06.12.2022 tarihinde Instagram’ da yayınlanmıştır.
Kitaplığım…
Evdeki diğer kitaplıklar dışında bu sadece bana ait olanı. Kimselere burdan kitap veremem. Kimsenin kitaplarını da benimkilerin arasına karıştırmasını istemem. Ah bir de okuma hızım alma hızıma yetişebilse nasıl mutlu olurdum. Her yeni kitabım geldiğinde ilk önce mutlulukla açıp bağrıma basıp kavuşmamızı kutluyorum. Sonra bir vicdan azabı başlıyor nasıl okuyacağım ne zaman okuyacağım diye çünkü henüz üçte birini okuyabildim. Hani insanların yapmadan ölürsem gözlerim açık gider dediği gibi; kitaplarım da benim için öyle.

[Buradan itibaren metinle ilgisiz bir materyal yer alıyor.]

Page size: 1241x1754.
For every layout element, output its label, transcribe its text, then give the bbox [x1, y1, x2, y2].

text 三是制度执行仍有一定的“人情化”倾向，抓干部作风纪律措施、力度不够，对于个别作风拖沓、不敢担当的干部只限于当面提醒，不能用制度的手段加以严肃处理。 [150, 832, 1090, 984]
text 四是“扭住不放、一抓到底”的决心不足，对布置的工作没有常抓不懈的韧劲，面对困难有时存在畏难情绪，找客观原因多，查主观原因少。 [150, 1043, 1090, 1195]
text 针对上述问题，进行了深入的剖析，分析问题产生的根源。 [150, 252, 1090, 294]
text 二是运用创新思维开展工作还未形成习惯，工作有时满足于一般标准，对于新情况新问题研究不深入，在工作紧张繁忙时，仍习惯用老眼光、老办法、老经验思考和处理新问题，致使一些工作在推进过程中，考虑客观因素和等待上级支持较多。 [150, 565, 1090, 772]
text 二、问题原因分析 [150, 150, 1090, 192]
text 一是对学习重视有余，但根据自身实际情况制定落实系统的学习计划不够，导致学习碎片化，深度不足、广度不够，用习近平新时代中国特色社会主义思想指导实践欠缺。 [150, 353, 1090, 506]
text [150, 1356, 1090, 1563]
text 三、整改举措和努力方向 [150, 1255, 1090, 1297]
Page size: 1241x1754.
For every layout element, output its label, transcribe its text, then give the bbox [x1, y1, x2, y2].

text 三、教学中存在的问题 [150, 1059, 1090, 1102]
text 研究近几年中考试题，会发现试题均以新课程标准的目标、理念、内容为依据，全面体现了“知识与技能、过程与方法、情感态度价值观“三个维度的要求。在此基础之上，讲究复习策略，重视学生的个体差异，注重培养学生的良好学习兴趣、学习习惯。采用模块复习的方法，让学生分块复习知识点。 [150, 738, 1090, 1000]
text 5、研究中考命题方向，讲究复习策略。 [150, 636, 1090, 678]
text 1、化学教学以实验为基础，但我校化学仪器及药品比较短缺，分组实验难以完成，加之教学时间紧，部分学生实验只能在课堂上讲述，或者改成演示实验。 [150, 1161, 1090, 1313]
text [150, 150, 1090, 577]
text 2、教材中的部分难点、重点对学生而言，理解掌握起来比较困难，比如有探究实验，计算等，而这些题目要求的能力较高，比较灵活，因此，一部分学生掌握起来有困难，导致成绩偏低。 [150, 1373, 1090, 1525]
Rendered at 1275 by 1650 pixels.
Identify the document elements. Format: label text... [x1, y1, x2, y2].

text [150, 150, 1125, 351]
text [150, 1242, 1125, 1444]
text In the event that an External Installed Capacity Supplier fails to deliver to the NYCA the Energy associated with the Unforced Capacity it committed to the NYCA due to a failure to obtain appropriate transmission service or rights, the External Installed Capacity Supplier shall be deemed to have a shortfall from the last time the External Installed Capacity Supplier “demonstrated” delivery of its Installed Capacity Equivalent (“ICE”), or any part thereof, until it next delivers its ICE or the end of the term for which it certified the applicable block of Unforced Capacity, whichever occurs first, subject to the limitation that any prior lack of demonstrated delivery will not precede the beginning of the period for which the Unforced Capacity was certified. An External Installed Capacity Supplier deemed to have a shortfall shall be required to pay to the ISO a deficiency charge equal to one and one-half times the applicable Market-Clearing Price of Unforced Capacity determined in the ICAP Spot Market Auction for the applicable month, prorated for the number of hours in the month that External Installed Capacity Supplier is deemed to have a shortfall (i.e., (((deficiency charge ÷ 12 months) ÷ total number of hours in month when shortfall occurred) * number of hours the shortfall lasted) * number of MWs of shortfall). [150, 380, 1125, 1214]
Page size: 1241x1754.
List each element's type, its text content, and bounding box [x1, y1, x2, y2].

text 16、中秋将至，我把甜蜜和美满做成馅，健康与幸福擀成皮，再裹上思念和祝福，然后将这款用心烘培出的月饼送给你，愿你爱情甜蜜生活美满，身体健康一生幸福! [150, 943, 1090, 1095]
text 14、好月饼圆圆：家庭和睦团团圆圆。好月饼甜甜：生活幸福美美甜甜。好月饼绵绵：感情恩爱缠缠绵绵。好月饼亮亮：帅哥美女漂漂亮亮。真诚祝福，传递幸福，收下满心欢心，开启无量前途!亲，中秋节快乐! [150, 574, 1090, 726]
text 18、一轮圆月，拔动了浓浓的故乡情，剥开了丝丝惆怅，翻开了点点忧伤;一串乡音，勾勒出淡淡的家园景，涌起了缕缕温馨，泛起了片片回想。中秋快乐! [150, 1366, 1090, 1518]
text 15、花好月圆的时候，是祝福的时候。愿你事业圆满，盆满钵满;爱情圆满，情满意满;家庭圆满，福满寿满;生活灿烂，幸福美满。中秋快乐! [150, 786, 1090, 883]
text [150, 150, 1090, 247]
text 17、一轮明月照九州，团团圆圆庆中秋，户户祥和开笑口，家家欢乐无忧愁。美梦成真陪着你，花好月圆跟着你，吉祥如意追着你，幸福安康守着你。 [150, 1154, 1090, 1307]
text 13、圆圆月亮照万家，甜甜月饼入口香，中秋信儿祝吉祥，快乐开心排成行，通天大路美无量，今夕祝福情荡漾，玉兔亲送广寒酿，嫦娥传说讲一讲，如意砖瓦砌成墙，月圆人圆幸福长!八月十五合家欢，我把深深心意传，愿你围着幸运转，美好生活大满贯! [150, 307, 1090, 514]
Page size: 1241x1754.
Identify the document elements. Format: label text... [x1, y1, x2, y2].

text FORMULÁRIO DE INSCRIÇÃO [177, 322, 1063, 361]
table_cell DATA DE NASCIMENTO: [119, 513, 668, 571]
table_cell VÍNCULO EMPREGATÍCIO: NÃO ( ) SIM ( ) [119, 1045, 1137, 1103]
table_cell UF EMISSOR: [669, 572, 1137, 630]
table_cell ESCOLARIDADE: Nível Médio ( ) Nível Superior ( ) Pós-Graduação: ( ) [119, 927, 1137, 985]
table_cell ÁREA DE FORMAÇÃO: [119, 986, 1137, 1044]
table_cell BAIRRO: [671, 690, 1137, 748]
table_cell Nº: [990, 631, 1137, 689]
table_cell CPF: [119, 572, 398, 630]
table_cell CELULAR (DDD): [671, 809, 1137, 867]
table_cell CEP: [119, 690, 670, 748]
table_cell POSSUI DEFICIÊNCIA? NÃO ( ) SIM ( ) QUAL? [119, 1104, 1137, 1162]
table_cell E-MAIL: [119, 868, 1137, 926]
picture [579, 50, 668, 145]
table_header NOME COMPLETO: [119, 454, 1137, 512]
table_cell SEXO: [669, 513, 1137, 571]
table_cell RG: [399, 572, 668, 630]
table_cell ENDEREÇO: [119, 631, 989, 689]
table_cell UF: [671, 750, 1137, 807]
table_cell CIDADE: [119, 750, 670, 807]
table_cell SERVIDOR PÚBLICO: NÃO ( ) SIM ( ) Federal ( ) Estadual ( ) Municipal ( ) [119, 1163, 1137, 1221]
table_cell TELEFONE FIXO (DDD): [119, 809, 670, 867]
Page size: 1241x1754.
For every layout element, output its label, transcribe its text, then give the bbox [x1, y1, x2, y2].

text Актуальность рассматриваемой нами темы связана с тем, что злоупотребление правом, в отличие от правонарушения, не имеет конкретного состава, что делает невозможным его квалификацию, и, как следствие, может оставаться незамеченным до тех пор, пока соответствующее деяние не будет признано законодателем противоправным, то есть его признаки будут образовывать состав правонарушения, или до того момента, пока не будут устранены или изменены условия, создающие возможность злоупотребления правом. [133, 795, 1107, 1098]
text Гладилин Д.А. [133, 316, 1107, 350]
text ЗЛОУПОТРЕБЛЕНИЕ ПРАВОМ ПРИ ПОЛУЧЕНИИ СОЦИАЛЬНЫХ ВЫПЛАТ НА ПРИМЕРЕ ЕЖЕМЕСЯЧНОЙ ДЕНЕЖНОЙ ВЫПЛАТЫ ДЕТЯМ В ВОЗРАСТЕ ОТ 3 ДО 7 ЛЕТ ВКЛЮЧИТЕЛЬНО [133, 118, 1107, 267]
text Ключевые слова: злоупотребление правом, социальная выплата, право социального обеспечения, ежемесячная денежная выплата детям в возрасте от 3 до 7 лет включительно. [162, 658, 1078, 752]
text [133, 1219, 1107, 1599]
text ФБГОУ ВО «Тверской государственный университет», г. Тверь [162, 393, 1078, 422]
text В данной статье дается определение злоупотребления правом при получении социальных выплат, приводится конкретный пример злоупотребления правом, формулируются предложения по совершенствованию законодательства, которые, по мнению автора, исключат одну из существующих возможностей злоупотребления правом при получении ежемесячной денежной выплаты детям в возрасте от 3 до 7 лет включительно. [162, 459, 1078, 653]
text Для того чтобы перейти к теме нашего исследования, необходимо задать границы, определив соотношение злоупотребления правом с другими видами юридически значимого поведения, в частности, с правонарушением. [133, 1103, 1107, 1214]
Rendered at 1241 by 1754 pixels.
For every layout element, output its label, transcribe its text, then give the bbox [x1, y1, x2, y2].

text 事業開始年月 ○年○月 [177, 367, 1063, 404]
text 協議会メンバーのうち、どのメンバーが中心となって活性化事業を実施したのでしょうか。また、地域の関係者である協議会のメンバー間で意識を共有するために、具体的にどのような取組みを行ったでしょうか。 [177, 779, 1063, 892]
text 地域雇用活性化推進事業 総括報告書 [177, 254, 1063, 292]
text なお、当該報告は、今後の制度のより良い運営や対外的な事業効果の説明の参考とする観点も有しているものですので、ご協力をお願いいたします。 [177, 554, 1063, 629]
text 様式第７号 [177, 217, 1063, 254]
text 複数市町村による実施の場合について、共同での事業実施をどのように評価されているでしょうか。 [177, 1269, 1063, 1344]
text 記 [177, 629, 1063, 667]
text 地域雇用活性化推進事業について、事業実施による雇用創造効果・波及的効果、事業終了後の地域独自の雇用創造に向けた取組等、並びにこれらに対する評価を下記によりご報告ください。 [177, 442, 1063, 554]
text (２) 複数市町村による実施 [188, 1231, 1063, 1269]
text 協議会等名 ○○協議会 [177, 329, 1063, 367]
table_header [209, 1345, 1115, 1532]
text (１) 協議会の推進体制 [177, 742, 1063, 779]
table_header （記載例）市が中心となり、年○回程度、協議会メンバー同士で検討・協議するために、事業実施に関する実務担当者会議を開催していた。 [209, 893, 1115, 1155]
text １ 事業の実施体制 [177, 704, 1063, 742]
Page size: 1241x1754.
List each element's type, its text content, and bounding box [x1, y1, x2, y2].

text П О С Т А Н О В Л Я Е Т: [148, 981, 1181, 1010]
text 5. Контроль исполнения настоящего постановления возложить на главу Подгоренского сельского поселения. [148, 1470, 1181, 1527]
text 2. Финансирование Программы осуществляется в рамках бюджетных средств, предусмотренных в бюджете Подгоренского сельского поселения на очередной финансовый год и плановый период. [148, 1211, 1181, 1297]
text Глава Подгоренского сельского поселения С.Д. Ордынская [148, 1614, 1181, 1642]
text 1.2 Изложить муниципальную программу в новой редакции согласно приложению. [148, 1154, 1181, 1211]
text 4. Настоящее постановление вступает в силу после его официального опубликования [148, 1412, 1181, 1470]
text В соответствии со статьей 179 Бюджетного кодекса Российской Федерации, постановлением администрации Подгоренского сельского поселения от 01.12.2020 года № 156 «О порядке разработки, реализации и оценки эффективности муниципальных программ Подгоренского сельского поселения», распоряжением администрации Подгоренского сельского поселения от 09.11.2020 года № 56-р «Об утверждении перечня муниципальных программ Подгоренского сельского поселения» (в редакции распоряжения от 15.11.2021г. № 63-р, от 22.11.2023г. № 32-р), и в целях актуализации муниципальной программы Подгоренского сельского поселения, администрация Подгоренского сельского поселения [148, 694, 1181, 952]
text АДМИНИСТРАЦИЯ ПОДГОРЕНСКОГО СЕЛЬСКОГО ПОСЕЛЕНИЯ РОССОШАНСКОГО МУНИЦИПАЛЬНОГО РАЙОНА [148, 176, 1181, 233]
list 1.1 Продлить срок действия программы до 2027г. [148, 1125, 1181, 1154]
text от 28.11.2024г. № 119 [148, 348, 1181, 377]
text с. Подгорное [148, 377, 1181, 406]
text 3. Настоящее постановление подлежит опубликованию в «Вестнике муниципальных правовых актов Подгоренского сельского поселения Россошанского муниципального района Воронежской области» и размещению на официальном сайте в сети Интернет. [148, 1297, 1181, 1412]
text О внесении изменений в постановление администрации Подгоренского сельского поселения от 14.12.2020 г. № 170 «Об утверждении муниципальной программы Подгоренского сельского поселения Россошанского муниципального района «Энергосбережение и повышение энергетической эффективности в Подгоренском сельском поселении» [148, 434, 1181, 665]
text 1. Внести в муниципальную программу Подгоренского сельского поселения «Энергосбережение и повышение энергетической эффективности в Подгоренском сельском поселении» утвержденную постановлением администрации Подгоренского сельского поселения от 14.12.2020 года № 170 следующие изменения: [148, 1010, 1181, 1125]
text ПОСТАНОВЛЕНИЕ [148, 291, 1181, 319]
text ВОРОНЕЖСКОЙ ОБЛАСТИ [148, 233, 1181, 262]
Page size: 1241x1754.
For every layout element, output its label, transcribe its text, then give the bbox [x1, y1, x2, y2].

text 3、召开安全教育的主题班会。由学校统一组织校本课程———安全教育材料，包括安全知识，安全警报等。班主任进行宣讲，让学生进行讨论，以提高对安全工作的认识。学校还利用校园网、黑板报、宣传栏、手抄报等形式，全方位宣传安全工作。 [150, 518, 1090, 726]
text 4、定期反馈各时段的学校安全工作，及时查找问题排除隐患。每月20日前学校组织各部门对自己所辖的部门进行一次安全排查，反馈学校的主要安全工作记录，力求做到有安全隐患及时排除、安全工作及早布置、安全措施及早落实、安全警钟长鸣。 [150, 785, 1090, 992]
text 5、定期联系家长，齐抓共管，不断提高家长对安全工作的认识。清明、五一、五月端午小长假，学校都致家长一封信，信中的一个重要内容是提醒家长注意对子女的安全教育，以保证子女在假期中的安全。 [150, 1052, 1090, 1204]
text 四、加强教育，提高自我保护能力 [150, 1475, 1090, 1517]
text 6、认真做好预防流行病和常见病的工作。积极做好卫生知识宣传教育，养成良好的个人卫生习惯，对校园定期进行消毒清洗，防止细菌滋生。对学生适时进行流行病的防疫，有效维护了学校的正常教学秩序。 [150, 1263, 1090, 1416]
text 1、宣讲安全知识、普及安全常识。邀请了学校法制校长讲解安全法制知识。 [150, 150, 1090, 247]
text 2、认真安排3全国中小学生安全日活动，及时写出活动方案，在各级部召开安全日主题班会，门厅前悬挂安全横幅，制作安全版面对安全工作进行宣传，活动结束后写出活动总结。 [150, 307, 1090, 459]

Belki öyle çok kıymetli miras bırakacağım bir şeylerim yok ama kitaplarımı güzel yüreklere emanet etmektir benim de vasiyetim.
Kitaplıktaki karmaşa, bebek bezleri, şuruplar falan da benim gündelik gerçekliğim.
Evliliğimin ilk aylarında evde yapacak iş bulamıyordum. Arada tozlanan evi hızlıca bir temizlemek yetiyordu. Eşimin amcası evdeki düzeni görünce iki nasihatta bulunmuştu.
1)Yaşayan ev olsun, yeni gelin evi gibi kullanılmadan dizili kalmasın eşyalar.
2)Alacağınız her eşyayı kendinize göre alın. O gelir kalırsa bu gelir beğenirse diye ayda yılda bir gelecek insanları düşünerek almayın demişti.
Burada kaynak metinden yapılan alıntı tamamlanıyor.